▶ [RECORDS TO USE]

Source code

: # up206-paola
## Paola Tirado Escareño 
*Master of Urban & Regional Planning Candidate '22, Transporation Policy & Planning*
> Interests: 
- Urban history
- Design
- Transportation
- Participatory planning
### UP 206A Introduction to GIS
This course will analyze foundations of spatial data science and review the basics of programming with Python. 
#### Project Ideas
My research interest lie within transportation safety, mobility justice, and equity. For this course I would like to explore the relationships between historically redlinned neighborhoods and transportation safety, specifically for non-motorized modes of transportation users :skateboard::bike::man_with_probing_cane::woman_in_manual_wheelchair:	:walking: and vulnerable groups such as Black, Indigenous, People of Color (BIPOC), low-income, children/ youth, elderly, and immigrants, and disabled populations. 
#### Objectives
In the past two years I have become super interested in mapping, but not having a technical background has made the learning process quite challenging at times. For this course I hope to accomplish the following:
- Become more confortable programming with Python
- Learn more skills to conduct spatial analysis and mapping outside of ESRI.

==

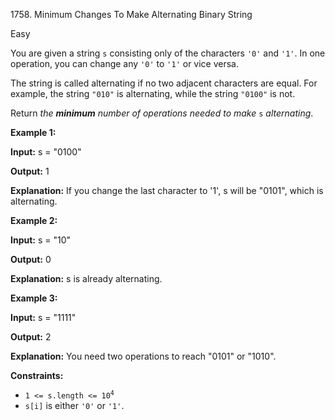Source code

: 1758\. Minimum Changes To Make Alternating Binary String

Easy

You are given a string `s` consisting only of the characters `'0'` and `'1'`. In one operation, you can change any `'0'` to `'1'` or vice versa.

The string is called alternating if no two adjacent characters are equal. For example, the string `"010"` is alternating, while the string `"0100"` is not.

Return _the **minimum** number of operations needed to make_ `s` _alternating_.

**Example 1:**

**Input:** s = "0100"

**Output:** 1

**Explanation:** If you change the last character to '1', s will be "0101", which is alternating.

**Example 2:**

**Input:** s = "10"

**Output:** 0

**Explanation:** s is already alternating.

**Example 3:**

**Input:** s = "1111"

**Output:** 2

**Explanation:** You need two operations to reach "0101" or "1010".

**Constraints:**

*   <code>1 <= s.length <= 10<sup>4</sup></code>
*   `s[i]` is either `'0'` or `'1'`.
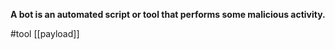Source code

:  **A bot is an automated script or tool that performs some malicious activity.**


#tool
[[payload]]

--

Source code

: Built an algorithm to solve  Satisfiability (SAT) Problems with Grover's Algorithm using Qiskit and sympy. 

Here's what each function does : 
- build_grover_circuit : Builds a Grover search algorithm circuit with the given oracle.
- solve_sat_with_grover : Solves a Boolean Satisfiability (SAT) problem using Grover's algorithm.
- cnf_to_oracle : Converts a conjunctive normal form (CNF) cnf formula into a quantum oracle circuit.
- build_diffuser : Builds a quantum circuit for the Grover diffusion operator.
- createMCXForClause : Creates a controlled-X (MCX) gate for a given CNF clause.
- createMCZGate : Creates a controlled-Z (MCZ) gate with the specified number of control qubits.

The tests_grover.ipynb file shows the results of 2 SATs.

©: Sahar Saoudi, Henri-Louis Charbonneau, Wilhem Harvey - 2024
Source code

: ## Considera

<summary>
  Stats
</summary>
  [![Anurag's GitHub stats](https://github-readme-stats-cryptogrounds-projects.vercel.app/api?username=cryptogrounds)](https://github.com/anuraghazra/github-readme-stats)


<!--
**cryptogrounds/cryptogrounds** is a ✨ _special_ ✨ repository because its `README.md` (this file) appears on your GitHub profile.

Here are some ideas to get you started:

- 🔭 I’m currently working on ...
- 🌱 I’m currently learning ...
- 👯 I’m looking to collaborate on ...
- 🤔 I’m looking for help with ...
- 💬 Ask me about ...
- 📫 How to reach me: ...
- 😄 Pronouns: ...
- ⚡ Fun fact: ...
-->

▶ [EXERCISE DESCRIPTION] Where a line in the material above holds "some", copy that line.

▶ [WORKED SOLUTION]
:  **A bot is an automated script or tool that performs some malicious activity.**
Here are some ideas to get you started:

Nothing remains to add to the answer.